Vor der Tür des Salons klingeln die Glöckchen. In der Tat, ich vergaß - das Paradies ist schon da, allerdings anders, als ich es im Theologiestudium gelernt habe. Der Garten Eden ist im Einkaufsparadies erschienen, Familienglück verheißt der Besuch im Konsumtempel. Als ich das Einkaufszentrum verlasse, sitzt die Frisur perfekt. So richtig glücklich bin ich nicht. Wo bleibt der freie Tag, die Ruhezeit, die Gott seinen Menschen geschenkt hat, in der Welt der Einkaufszentren, in der Arbeitsrealität eines berufstätigen jungen Paares mit Kind?

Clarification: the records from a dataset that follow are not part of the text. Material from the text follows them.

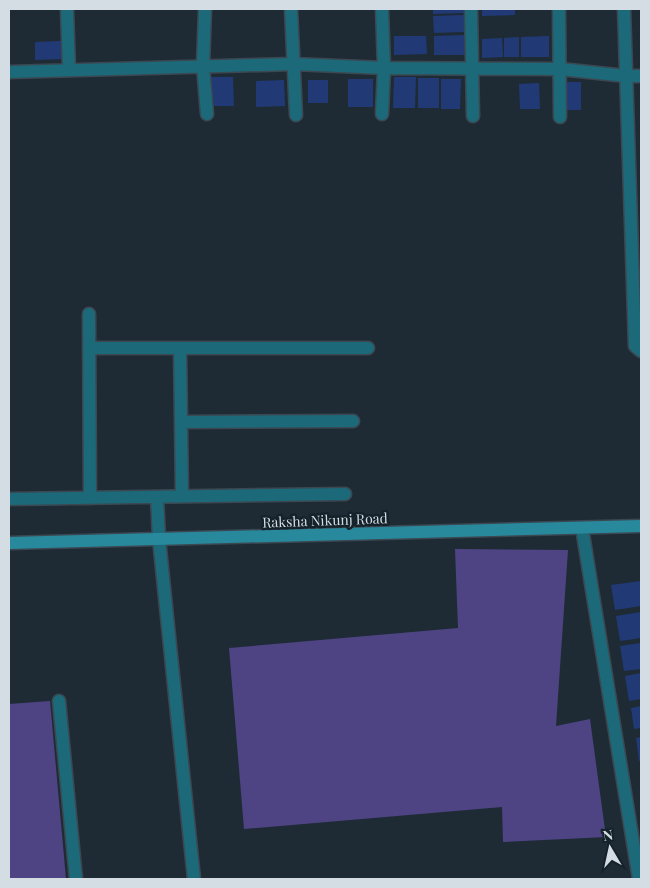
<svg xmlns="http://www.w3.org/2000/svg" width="650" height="888" font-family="'Playfair Display',serif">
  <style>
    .green { fill: #4e4483 }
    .building { fill: #213a76 }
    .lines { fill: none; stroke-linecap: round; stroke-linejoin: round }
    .street-casing { stroke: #3b4751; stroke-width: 15 }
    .secondary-casing { stroke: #3b4751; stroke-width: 15 }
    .street { stroke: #1c6979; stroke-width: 12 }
    .secondary { stroke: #28899d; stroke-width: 12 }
    .labels { text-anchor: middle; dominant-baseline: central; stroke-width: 5; stroke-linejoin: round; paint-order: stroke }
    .street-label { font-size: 14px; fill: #d4dde3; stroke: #15222b }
  </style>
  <rect width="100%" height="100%" fill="#1e2b35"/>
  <path class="green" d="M 455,549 L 568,550 L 556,726 L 590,719 L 606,837 L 503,842 L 502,807 L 244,829 L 229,648 L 458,628 Z
    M 50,701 L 66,879 L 9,879 L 9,704 Z"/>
  <path class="building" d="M 433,9 L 464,9 L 464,13 L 433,14 Z
    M 482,9 L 515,9 L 515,15 L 482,16 Z
    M 464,15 L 464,32 L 434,33 L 433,16 Z
    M 464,35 L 465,55 L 434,55 L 434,36 Z
    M 394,36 L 426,36 L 427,54 L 394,55 Z
    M 549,36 L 549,57 L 521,57 L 521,37 Z
    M 519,37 L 519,57 L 504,57 L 504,38 Z
    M 502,38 L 503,57 L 482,58 L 482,39 Z
    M 62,41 L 63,59 L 35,60 L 35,42 Z
    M 210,77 L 233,77 L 234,106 L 211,106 Z
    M 394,77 L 416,77 L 415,108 L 393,108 Z
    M 418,78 L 439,78 L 439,108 L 418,108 Z
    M 348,79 L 373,79 L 373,107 L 348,107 Z
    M 441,79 L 461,79 L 460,109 L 441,109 Z
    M 284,80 L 285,106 L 256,107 L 256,81 Z
    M 308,80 L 328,80 L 328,103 L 308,103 Z
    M 563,82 L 581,82 L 581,110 L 563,110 Z
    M 539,83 L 540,109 L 520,109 L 519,84 Z
    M 641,581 L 641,606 L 615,610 L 611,585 Z
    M 641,612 L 641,638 L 620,641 L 616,616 Z
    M 641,643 L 641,669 L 624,671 L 620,646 Z
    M 641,673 L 641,699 L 629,701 L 625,676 Z
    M 641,706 L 641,728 L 634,729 L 631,708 Z
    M 641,737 L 641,760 L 639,761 L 636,738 Z"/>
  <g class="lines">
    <defs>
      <path id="street" d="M 67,9 L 69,70
        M 205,9 L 203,66 L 207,114
        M 291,9 L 296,115
        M 382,9 L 384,68 L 382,114
        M 471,9 L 473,116
        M 559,9 L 560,117
        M 624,9 L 635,346 L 641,351
        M 9,72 L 294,64 L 384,68 L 560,69 L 626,76 L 641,76
        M 89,314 L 90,498
        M 89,348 L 368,348
        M 180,348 L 182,496
        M 181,422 L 353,421
        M 157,497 L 159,539 L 194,879
        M 9,499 L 345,494
        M 582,528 L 639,879
        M 59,701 L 76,879"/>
      <path id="secondary" d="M 9,543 L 641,526"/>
    </defs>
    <use href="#street" class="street-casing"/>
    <use href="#secondary" class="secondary-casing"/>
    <use href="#street" class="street"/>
    <use href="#secondary" class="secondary"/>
  </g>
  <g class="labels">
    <g class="street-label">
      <text transform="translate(325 520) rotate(-2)">Raksha Nikunj Road</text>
    </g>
  </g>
  <rect width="650" height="888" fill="none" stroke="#d4dde3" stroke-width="20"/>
  <g transform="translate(610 848) rotate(351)" stroke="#15222b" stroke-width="4" paint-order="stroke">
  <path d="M0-4L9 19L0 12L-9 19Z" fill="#d4dde3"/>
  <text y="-8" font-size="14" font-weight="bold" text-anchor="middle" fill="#d4dde3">N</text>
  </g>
</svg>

Ich merke, wie sehr ich den Feierabend brauche, unverplante, freie Zeit mit meinem Kind. Andere brauchen das offensichtlich nicht. Und viele, die es bräuchten, für die ist das ein Luxus, den sie sich nicht leisten können oder der ihnen verwehrt wird.
Trotzdem möchte ich die Forderung nach diesem Luxus nicht kampflos aufgeben. Für meinen Friseur, für seine kleine Familie. Das Paradies sieht anders aus, als es das Einkaufszentrum vorgaukelt.